С годами у него усиливалась страсть к наслаждениям, а наслаждался он всем, чего люди и не замечают: струей холодной воды из-под крана, чистой простыней, шершавым полотенцем. Смерть стояла у порога, а он в Савелове (1937 год) тащил меня в чайную "Эхо инвалидов" - выпить чаю, посмотреть на людей, почитать газету и поболтать с буфетчиком. У него была редкая способность видеть мир перед глазами, и, полный любопытства, он на все смотрел и все замечал.

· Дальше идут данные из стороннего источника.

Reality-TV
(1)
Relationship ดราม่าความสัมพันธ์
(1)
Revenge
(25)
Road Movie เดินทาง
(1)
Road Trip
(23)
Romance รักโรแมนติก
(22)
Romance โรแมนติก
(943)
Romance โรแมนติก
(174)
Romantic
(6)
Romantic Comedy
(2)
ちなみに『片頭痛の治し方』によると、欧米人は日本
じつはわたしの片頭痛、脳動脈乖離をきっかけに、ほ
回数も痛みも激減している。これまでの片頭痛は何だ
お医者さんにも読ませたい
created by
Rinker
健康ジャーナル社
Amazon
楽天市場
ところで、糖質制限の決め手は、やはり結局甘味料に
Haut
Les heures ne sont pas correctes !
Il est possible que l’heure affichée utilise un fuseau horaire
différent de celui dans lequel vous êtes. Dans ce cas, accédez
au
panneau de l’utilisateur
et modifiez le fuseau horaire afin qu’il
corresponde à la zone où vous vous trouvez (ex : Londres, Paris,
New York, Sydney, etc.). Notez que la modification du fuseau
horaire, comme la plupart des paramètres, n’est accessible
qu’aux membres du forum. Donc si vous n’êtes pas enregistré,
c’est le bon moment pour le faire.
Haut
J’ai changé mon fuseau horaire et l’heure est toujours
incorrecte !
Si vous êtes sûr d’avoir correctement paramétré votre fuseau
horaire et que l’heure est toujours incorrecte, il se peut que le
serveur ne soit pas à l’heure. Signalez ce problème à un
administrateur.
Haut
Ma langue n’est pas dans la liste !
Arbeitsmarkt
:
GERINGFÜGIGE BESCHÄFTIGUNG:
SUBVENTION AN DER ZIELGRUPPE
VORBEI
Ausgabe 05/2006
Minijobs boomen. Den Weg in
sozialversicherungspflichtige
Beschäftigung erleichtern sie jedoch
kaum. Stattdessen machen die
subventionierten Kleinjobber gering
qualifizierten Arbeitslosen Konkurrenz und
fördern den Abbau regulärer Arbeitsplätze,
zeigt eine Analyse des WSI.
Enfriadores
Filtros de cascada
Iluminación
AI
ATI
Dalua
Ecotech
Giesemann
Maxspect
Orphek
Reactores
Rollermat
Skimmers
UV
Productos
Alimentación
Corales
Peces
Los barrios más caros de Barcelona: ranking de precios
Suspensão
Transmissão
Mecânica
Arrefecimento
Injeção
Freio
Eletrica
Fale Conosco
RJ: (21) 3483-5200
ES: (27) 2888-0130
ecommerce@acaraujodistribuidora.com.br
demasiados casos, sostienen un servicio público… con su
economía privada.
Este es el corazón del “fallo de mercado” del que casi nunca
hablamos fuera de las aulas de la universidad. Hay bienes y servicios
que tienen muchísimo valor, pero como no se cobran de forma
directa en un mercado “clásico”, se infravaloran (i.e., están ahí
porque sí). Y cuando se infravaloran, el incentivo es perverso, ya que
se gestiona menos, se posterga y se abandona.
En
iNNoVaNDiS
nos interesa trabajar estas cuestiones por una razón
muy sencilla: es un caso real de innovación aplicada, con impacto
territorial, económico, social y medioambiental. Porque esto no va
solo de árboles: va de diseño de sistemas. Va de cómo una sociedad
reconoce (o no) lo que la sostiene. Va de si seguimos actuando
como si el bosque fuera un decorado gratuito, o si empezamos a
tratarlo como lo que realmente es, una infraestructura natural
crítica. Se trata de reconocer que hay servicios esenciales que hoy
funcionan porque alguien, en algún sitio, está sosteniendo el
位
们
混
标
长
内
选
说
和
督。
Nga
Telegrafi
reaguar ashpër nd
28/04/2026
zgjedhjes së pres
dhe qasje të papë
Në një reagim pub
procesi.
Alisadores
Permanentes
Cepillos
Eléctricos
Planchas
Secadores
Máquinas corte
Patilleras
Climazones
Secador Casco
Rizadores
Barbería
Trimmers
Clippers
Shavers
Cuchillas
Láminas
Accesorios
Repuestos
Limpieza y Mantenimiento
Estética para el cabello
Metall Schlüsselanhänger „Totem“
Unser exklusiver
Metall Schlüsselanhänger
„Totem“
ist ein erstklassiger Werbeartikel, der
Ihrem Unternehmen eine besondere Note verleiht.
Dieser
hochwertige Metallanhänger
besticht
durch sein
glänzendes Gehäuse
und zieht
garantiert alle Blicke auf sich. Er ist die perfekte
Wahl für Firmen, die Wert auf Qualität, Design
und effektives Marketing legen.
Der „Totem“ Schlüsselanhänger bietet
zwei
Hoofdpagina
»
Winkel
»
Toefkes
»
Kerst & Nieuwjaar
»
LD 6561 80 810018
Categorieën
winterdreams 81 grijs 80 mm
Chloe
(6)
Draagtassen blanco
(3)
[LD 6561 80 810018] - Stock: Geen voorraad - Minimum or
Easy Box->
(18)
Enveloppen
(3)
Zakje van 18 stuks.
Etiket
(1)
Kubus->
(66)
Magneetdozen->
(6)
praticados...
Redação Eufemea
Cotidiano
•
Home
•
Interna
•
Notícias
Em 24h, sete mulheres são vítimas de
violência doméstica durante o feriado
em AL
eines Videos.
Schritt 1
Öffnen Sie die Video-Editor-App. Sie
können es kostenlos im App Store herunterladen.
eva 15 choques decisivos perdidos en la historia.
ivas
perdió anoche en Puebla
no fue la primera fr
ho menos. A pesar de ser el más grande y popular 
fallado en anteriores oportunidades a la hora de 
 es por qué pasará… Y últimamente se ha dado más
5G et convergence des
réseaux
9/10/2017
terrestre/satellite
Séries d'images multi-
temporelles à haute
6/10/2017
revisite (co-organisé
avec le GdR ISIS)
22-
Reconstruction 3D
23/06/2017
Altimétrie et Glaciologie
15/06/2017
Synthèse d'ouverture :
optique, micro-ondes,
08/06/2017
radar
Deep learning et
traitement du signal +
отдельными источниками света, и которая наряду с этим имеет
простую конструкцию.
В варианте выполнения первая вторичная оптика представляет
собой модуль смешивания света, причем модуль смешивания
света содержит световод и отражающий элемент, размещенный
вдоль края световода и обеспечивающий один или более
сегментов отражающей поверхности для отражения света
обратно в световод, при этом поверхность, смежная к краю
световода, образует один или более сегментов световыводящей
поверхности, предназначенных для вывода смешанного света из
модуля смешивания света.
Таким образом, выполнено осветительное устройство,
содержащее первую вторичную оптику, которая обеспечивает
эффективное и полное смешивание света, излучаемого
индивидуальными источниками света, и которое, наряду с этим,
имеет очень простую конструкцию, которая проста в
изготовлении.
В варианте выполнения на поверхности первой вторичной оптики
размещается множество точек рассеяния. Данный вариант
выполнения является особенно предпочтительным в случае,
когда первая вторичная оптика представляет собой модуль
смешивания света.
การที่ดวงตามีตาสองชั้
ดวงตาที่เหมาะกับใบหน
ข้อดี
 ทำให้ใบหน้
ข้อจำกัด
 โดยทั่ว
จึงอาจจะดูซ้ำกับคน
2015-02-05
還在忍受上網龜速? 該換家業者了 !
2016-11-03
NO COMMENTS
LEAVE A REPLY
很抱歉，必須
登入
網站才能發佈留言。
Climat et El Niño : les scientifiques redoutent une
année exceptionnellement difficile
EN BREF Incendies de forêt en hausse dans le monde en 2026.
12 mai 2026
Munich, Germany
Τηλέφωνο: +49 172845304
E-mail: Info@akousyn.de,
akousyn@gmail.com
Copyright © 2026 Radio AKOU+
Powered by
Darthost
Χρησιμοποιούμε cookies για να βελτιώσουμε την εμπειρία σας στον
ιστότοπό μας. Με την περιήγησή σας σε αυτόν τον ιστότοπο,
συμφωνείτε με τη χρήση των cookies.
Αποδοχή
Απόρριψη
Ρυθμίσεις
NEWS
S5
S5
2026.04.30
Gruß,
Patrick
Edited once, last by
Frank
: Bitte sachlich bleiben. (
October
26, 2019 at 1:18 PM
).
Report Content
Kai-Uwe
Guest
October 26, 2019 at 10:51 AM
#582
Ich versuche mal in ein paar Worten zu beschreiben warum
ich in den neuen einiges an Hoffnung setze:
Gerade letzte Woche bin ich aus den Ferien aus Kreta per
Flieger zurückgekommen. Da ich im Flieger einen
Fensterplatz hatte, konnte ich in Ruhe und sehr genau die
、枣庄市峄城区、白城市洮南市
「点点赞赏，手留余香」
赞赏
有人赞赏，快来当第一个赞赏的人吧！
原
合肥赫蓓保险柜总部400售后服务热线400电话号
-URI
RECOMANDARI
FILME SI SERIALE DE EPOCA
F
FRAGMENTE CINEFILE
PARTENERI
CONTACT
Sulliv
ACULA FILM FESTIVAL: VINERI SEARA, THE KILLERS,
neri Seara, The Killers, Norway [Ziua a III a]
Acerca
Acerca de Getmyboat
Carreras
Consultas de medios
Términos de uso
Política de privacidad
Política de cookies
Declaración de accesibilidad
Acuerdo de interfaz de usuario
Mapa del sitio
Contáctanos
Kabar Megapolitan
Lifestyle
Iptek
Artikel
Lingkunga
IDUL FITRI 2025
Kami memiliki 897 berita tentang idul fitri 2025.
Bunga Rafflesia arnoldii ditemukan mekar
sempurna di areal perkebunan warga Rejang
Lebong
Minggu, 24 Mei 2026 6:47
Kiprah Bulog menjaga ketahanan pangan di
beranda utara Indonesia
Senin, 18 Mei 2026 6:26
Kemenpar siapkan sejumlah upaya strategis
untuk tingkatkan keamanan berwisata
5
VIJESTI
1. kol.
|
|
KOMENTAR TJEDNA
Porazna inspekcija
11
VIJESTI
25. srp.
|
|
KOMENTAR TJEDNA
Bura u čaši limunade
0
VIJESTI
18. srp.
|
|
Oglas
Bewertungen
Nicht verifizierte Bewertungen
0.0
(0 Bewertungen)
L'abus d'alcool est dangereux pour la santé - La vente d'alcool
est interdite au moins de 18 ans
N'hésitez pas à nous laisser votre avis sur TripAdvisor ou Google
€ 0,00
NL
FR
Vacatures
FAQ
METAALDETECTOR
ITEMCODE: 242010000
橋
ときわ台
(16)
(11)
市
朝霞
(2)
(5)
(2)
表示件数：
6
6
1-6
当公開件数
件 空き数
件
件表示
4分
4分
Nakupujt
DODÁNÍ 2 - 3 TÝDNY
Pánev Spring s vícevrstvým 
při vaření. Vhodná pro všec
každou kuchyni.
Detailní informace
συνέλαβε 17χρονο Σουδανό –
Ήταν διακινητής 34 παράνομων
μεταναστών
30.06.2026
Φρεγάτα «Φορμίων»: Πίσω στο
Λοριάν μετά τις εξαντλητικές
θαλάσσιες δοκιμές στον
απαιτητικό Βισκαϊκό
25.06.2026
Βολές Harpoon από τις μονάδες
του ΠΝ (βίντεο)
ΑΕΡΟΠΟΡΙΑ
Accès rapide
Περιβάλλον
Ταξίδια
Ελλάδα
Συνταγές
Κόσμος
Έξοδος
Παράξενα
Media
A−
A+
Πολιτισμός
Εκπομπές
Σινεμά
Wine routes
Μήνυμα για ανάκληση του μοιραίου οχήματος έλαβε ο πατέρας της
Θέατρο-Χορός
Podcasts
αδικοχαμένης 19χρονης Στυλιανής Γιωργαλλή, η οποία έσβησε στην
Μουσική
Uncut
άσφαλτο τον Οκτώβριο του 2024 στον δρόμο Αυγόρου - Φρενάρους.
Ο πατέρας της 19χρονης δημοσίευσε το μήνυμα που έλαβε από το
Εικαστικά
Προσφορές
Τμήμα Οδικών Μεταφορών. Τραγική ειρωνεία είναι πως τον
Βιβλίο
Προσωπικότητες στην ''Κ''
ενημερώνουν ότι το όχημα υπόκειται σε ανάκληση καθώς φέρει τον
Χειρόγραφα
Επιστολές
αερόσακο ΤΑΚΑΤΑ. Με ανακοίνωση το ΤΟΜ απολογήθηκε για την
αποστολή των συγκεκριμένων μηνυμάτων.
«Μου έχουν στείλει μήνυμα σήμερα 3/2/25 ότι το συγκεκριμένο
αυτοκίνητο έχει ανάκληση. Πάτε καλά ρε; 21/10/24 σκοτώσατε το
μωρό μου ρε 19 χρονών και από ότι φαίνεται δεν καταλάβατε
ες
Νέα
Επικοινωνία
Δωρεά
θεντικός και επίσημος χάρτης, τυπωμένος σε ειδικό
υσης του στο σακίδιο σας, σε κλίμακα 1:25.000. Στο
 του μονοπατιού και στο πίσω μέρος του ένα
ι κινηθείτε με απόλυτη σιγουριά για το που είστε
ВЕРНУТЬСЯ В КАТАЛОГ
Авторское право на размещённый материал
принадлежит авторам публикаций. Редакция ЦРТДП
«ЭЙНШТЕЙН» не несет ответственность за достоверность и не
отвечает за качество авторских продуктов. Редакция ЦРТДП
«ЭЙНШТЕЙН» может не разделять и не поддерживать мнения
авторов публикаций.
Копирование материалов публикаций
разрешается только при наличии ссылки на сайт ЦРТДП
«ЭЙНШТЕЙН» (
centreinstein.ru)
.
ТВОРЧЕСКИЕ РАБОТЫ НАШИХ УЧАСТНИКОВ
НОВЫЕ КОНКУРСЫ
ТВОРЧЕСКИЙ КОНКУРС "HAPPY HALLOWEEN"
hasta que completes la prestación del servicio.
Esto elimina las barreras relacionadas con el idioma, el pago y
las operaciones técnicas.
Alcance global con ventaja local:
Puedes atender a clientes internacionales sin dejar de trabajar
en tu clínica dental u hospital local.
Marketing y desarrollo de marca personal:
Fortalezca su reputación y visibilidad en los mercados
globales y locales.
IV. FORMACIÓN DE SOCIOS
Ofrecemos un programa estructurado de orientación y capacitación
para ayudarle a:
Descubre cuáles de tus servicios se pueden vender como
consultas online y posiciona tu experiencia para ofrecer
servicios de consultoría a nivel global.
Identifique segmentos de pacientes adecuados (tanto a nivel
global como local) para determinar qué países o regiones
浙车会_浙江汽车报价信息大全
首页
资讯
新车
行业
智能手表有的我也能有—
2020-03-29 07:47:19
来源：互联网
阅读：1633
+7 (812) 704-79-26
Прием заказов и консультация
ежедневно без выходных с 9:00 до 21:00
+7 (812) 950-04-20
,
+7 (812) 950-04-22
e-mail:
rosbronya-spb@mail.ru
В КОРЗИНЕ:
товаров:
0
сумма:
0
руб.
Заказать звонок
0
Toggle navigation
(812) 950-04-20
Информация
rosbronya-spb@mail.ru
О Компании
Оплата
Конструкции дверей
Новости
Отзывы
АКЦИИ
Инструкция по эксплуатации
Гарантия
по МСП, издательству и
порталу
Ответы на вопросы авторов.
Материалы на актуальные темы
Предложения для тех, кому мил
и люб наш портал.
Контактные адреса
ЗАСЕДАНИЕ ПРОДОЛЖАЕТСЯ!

Мандельштам отлично понимал, что всякое приобретение неизбежно сопровождается утратой, и рассказывал, будто впервые услыхал слово "прогресс" пятилетним мальчиком и горько заплакал, почуя недоброе.

Для такого человека, как он, смерть была единственным исходом: он не умел быть дрожащей тварью, которая боится не Бога, а людей. Я думаю, что разговоры о будущих стихах, а речь шла именно о них, помогали ММ отгонять страх и предотвращать упадок.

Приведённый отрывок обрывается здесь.